According to the United Nations Environment Programme, an instigator of change in global environmental practices, there are 10 key sectors to making the world greener. They are inter-related and include construction, agriculture, fishing, tourism and water management. But environmental awareness is not just a “moral” issue, it’s also an economic one. Sustainable tourism can be both profitable and have a momentous influence in eradicating poverty.
The premise of sustainable tourism has been the cornerstone of Costa Rica’s policies towards tourism, and the primordial reason for the country’s high marks in competitiveness and offerings. The World Economic Forum’s Report on Competitiveness in Tourism ranks Costa Rica 5th in the Americas, after the US, Canada, Barbados and Mexico.
Amongst all the accolades, Costa Rica invests greatly in an industry that alongside commerce and services represents 68% of GDP and generates more than $1.6 billion, making tourism the country’s first income-earner.
But beyond the numbers and facts, Costa Rica is privileged by its geography, its green approach to tourism, and above all, by a people whose cultural legacy is deeply steeped in a love of the land and its history of non-violence. (Costa Rica, along with a handful of sovereign states like Palau and Liechtenstein, has no standing army.)

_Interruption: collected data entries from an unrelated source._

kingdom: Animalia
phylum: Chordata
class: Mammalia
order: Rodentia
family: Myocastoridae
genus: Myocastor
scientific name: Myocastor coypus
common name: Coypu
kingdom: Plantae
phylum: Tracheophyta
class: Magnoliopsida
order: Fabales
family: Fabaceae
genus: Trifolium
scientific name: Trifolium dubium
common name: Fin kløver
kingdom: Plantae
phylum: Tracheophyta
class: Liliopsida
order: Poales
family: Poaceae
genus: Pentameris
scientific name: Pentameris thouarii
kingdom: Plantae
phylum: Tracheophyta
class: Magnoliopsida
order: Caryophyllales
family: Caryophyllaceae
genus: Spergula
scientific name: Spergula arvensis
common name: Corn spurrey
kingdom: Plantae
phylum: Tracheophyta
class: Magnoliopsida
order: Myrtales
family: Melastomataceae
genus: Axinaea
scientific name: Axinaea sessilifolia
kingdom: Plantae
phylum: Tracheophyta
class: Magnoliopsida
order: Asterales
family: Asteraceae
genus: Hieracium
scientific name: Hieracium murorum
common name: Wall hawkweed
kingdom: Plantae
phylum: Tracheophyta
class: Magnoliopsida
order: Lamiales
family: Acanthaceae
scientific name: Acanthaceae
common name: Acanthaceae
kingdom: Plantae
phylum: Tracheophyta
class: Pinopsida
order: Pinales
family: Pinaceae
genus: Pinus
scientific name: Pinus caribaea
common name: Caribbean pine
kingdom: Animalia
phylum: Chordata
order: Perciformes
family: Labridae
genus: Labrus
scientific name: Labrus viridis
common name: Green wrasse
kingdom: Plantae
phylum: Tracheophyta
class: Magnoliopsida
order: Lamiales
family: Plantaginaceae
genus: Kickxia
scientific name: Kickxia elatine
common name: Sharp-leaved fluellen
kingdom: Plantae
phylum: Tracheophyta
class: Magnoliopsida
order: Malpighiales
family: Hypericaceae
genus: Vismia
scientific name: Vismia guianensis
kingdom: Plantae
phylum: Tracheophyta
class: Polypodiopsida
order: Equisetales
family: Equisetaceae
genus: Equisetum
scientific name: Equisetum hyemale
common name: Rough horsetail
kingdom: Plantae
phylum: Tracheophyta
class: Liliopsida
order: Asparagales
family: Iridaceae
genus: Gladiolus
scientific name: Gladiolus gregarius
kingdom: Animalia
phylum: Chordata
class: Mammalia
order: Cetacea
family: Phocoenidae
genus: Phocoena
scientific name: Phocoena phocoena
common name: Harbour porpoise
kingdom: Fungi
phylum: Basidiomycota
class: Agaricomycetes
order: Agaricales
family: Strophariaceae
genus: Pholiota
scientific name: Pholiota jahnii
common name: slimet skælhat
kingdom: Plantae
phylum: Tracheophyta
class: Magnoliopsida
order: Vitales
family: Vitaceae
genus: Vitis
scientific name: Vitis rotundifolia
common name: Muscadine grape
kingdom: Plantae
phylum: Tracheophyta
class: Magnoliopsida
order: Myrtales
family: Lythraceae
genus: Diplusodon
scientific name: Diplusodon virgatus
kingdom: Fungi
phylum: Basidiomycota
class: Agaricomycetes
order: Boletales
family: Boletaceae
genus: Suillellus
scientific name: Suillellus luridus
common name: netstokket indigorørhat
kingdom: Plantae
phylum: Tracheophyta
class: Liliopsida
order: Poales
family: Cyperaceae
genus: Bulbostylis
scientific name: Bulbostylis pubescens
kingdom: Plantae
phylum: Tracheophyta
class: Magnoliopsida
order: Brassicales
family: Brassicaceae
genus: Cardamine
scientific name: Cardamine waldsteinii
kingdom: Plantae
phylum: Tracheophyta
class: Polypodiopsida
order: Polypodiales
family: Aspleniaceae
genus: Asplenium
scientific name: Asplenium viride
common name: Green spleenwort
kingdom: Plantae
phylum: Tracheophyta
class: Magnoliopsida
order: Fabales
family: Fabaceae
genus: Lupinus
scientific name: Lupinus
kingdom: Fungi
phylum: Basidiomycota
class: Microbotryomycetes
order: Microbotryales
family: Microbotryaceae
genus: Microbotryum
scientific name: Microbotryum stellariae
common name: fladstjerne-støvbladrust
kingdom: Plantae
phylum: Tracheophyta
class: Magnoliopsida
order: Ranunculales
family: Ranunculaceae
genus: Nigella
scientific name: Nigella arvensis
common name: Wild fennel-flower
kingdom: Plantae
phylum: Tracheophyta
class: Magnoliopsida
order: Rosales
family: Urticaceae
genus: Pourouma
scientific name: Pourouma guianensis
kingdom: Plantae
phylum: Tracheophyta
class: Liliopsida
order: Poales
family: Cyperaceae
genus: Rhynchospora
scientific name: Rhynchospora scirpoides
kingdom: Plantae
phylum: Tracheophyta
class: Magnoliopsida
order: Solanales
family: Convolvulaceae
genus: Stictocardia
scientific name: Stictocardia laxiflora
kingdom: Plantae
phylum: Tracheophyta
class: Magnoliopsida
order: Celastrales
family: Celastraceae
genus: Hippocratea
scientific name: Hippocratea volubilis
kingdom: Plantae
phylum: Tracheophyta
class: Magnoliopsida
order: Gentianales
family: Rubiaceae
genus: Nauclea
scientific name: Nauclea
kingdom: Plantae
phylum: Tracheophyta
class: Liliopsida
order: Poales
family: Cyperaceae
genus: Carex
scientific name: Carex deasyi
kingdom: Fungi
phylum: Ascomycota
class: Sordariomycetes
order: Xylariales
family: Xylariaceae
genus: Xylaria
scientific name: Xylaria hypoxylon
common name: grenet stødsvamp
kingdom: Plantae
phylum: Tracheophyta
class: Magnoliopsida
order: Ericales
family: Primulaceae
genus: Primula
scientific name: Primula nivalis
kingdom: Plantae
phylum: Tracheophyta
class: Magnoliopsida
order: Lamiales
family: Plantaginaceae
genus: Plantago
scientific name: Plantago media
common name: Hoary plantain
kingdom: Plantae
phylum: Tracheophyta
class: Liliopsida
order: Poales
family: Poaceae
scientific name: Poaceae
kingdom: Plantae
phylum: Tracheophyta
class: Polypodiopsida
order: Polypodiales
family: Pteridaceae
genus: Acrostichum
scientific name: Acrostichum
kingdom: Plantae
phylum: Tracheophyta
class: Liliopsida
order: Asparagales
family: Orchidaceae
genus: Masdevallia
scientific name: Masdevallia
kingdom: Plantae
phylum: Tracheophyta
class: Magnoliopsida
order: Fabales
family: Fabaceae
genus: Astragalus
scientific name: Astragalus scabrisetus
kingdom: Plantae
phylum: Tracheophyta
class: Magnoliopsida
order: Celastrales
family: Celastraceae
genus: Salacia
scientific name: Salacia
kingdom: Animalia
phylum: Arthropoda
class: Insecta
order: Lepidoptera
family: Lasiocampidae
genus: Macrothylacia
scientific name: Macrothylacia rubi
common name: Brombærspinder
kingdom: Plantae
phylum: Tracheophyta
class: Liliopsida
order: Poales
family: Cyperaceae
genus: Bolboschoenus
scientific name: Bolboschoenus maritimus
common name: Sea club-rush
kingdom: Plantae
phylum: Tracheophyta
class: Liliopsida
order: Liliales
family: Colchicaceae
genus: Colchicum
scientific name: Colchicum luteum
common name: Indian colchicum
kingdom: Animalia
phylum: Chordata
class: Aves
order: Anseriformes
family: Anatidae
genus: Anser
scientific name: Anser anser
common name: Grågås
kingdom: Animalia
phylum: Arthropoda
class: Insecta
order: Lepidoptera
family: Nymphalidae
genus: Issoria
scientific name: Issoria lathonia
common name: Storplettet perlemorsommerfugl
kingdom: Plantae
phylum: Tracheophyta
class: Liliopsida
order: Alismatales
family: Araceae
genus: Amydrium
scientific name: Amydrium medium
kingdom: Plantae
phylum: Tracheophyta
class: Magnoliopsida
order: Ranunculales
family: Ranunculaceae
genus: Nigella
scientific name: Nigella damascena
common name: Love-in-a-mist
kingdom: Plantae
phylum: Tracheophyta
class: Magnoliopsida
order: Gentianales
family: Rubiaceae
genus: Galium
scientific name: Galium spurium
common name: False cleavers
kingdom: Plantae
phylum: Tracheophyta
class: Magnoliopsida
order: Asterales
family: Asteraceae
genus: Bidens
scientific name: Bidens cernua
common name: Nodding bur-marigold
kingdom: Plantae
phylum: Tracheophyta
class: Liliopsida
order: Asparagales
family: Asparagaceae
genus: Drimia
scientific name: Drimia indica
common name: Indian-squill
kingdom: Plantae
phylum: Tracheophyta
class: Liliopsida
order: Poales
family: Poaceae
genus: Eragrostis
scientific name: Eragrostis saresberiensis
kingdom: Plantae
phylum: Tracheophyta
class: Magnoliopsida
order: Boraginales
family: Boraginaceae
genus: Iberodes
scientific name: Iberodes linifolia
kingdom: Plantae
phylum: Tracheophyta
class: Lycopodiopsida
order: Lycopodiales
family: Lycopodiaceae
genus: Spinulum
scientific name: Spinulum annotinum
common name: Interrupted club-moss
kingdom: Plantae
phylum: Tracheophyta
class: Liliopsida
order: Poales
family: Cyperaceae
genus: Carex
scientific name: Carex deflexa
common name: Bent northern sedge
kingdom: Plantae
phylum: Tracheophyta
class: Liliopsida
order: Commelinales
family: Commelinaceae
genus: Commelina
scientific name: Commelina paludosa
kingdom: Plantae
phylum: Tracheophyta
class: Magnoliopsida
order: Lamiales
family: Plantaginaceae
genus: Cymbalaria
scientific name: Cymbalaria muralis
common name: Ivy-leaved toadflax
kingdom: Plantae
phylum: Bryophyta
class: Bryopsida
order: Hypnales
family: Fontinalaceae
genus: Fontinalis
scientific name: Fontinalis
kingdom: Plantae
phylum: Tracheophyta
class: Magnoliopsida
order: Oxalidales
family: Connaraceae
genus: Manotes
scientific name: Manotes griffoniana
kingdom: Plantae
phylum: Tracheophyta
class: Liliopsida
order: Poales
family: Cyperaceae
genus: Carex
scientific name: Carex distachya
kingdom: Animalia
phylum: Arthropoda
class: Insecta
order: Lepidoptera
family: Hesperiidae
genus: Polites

This unique combination of endowments promises the visitor a glimpse of paradise in the awe-inspiring rainforests, volcanoes, oceans, plains, and over half a million species of wildlife (four per cent of the world’s biodiversity). It also promises a sensorial cultural joyride, from sounds encompassing the soulful Calypso notes of the Caribbean and the strident percussion bands of Guanacaste; from the coconut imbued rice and beans of the Atlantic to succulent pork steamed in banana leaves—the lofty tamale. From the Spanish colonial legacy of a fervent Catholic faith, majestic colonial architecture and the dark-haired, mestizo beauty of its women, to the black and native cultural diversity expressed in the paganism of the mascaradas (giant papier–mâché heads of devils and other mythical monsters), the statue of a black Christ called the “Negrito of Esquipulas,” carried on the shoulders of penitents during religious processions; and the inherited pre-Columbian craftsmanship of the pottery of the town of Guaitil.
These tangible traces of the history of a people are the building blocks of cultural tourism, the darling of sustainability in the tourism industry. Cultural tourism promises the visitor a full experience. It urges the tourist to explore different lifestyles, to see the uniqueness of the country/region visited, to seek understanding of other cultures.
In Guanacaste, for instance, the province is a rural wonderland. Unpaved roads cut through what were once vast tracts of undivided land, and waves of heat shimmer across open plains that stop at the ocean. Cattle and scattered indigenous trees are the focal points of the plains. Guanacaste’s character was forged by this harsh land cleared of dry tropical primary forests in the last two hundred years. Like the Argentine pampas created the gaucho, or the Venezuelan and Colombian grasslands the llanero, Guanacaste’s plains have created their own personification: the sabanero. The sabanero sits atop a horse with utmost flair, as if he was born a centaur. His machete is his weapon of choice and his hobby is bullriding. His fearlessness is put to the test in the province’s every Fiesta, when he goes into the ring, and faces a 600 kg bucking, irate bull.
Surely, the cultural experiences of Guanacaste are beyond all expectations: culture is the ultimate excitement (unless you truly just want to hang out by the pool under a scorching sun; in this case an all-inclusive in the Bahamas or Timbuktu will do). Cultural tourism is the extreme sport of the industry. Options include: swinging in the canopy of pristine forests; a visit to a hacienda in the bajura (the alluvial plains of the province) to see dexterous cowboys putting a pin through a ring as small as your finger at full gallop; a stroll through a coffee plantation to understand how that cup of coffee you die for in the mornings came to be; putting on a cowboy hat and watching bulls toss men around like dolls in the ring (this graphic sport is guaranteed to make your heart pound!).
To visit Guanacaste is to live fully, and in doing so, the visitor becomes part of the community. Through the exchange of local foods, traditions and beliefs, the community benefits monetarily and long term. Given the rise of tourism as the country’s main industry (2.2 million foreigners arrived in Costa Rica in 2010, an almost 10% increase over the previous year), the challenge lies in handling growth so that cultural tourism becomes the true incentive for visiting Costa Rica.